■ What you are asked to do: Every line below that holds the string "Left" should be copied out.

[[ Given information open ]]

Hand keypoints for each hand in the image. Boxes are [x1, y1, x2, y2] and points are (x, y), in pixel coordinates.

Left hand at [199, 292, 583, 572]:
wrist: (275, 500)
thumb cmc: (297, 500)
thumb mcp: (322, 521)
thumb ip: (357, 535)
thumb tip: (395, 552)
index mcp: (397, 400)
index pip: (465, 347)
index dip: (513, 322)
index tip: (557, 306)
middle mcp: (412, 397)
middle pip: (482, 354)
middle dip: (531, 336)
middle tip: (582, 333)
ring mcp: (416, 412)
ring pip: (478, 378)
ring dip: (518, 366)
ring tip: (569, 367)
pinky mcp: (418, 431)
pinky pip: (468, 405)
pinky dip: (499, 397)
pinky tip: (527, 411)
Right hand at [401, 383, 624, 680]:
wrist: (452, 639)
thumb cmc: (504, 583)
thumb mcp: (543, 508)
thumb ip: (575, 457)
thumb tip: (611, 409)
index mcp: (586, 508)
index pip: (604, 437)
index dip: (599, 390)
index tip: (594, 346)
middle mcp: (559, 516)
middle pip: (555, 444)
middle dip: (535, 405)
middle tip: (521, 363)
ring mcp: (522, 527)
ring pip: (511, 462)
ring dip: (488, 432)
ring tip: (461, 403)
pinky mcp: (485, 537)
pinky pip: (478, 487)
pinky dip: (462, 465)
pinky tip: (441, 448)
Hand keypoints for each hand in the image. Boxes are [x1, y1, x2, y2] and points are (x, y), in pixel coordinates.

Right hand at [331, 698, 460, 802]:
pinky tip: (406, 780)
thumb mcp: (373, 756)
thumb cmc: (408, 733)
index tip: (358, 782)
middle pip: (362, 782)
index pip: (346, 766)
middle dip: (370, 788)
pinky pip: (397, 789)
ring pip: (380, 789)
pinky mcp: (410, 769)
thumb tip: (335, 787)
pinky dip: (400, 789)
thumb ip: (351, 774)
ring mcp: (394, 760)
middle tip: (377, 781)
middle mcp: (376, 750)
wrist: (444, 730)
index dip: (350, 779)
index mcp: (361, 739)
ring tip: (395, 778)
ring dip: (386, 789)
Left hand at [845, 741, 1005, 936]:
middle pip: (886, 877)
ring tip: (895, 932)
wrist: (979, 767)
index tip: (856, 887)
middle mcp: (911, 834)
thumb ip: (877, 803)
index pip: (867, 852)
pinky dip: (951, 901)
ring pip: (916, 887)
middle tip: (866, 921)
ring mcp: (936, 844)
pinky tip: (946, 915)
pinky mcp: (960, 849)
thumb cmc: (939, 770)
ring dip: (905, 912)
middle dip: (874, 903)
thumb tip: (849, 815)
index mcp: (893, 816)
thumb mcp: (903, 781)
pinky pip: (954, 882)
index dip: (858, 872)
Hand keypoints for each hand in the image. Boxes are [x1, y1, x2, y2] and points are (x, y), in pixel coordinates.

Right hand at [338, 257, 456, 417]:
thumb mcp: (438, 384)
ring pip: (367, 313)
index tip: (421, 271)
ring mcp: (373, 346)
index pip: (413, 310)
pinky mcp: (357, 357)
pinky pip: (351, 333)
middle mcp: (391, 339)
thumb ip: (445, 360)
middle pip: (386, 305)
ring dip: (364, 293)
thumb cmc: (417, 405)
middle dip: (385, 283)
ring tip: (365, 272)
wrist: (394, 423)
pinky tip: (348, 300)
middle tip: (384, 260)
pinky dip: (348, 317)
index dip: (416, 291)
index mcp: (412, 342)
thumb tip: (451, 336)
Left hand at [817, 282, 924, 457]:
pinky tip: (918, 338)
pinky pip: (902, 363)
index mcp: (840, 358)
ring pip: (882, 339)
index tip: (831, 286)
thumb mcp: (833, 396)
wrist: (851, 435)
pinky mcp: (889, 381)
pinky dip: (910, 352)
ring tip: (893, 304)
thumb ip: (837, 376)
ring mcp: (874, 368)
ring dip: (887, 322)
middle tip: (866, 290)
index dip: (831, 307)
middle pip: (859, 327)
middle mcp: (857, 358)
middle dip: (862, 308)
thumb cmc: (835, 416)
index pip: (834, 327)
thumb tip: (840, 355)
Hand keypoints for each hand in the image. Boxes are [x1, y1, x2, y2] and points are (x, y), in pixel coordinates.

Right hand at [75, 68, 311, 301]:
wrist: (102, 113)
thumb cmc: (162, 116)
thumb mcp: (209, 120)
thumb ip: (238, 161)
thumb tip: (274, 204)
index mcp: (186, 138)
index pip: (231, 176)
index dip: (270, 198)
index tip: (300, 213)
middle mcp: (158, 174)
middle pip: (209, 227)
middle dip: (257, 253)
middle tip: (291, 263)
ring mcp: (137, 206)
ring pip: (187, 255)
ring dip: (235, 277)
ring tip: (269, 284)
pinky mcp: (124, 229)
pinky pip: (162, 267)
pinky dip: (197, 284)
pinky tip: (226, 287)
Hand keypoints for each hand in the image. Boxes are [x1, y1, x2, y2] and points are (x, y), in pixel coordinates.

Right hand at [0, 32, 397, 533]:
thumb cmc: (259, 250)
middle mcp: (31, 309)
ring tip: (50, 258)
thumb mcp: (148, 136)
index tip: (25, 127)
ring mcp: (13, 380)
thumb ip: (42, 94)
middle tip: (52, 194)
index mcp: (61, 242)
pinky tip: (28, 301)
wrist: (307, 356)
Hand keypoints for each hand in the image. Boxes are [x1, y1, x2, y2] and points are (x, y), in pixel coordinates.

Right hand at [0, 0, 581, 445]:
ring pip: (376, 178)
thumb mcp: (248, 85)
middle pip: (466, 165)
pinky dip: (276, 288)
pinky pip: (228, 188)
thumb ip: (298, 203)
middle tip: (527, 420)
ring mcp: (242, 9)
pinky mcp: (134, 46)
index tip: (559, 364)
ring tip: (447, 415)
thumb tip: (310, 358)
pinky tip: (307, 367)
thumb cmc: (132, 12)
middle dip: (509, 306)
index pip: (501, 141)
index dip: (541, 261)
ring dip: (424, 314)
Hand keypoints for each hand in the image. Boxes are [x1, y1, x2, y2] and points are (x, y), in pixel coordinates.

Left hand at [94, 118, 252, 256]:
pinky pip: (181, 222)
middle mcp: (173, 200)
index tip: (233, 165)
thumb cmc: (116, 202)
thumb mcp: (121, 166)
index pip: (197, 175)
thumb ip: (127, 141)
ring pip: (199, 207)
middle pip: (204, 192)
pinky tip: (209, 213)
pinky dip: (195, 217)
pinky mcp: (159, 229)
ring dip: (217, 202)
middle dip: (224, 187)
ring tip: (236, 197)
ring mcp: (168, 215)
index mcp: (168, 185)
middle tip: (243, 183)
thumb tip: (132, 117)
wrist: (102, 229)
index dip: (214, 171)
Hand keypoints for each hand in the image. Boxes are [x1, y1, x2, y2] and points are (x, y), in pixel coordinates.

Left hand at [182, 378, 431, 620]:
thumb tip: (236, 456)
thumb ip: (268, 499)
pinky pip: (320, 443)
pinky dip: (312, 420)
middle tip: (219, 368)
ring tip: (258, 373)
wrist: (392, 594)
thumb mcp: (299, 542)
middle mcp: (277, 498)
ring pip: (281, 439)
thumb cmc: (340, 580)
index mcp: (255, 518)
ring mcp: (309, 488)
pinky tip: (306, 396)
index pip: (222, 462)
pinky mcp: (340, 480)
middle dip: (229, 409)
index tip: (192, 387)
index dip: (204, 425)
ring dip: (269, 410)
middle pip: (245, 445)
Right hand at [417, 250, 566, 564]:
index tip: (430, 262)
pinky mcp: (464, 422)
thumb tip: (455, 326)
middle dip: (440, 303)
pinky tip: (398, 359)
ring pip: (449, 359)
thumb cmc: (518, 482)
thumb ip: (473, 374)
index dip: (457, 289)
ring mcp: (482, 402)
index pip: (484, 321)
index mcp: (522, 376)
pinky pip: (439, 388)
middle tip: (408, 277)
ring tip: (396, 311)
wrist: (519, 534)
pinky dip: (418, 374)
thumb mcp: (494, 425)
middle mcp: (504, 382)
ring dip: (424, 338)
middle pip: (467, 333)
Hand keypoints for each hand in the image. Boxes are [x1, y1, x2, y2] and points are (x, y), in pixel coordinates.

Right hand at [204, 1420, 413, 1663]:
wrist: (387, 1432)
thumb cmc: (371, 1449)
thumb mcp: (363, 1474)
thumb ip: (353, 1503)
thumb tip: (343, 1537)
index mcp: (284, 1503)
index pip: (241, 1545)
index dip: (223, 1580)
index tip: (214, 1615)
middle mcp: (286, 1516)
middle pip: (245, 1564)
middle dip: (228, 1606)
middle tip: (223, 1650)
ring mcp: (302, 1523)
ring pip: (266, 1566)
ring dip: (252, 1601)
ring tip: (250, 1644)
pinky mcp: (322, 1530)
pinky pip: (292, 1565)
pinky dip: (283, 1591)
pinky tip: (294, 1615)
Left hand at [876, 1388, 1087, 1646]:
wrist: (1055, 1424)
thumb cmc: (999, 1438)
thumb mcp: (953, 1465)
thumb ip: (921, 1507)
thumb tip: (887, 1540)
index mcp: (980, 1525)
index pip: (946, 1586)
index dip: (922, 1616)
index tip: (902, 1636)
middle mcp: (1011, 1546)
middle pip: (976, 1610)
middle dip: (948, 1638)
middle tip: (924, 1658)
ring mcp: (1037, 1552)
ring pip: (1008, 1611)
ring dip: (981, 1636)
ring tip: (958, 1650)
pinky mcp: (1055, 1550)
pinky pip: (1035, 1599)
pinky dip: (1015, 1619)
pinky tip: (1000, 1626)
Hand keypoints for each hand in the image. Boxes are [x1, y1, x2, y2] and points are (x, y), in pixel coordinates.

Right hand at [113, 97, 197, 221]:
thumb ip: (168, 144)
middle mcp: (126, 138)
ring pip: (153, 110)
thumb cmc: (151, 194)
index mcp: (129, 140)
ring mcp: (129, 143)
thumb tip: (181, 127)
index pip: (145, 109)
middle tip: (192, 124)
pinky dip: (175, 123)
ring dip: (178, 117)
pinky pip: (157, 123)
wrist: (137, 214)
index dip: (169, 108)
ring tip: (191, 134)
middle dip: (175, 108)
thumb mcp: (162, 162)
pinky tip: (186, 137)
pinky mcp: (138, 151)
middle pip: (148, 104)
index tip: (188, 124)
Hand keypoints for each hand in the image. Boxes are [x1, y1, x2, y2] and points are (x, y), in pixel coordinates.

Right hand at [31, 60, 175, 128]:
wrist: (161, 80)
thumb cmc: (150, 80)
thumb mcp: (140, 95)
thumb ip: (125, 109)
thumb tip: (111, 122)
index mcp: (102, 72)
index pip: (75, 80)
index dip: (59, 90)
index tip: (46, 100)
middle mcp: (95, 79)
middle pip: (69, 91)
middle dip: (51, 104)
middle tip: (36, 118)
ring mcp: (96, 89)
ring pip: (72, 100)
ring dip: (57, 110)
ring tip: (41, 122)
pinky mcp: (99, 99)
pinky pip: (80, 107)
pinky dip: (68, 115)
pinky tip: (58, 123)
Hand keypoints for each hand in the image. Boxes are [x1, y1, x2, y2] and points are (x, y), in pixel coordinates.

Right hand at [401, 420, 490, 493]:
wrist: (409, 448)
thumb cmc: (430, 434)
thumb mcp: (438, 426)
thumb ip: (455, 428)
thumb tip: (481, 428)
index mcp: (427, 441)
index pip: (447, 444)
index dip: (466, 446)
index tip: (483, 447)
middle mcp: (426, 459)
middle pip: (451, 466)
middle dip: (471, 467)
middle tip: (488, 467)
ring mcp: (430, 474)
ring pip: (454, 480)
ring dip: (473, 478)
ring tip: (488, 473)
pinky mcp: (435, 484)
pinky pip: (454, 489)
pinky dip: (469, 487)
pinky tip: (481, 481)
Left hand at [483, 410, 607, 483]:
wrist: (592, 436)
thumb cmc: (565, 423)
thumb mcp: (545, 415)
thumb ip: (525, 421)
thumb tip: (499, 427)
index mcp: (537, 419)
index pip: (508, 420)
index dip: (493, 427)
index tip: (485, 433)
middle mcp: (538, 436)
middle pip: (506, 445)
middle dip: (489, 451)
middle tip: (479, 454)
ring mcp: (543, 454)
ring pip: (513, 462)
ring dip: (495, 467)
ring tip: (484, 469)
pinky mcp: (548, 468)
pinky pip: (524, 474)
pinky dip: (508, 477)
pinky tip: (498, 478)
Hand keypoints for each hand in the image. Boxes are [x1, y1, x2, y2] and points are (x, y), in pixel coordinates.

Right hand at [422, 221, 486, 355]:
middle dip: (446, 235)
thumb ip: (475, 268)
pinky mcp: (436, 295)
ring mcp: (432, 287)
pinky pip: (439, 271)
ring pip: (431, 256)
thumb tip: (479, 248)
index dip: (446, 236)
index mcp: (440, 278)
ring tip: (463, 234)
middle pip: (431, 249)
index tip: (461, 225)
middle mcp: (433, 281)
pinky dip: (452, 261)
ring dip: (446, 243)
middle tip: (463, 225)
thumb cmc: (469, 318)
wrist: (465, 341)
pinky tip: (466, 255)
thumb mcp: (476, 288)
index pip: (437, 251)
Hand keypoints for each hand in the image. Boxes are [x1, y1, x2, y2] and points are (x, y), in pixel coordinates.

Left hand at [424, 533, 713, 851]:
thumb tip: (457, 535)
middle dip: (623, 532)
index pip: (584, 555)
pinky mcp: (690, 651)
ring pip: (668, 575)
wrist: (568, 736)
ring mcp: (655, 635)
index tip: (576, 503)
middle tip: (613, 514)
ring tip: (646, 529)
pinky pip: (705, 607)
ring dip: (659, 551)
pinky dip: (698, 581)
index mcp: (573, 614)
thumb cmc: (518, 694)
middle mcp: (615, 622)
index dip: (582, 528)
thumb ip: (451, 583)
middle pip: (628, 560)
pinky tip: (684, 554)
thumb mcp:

[[ Given information closed ]]

■ Exercise response:
Left hand at [199, 292, 583, 572]:
Left hand at [845, 741, 1005, 936]:
Left hand at [817, 282, 924, 457]:
Left hand at [94, 118, 252, 256]:
Left hand at [182, 378, 431, 620]:
Left hand at [876, 1388, 1087, 1646]:
Left hand at [483, 410, 607, 483]:
Left hand at [424, 533, 713, 851]:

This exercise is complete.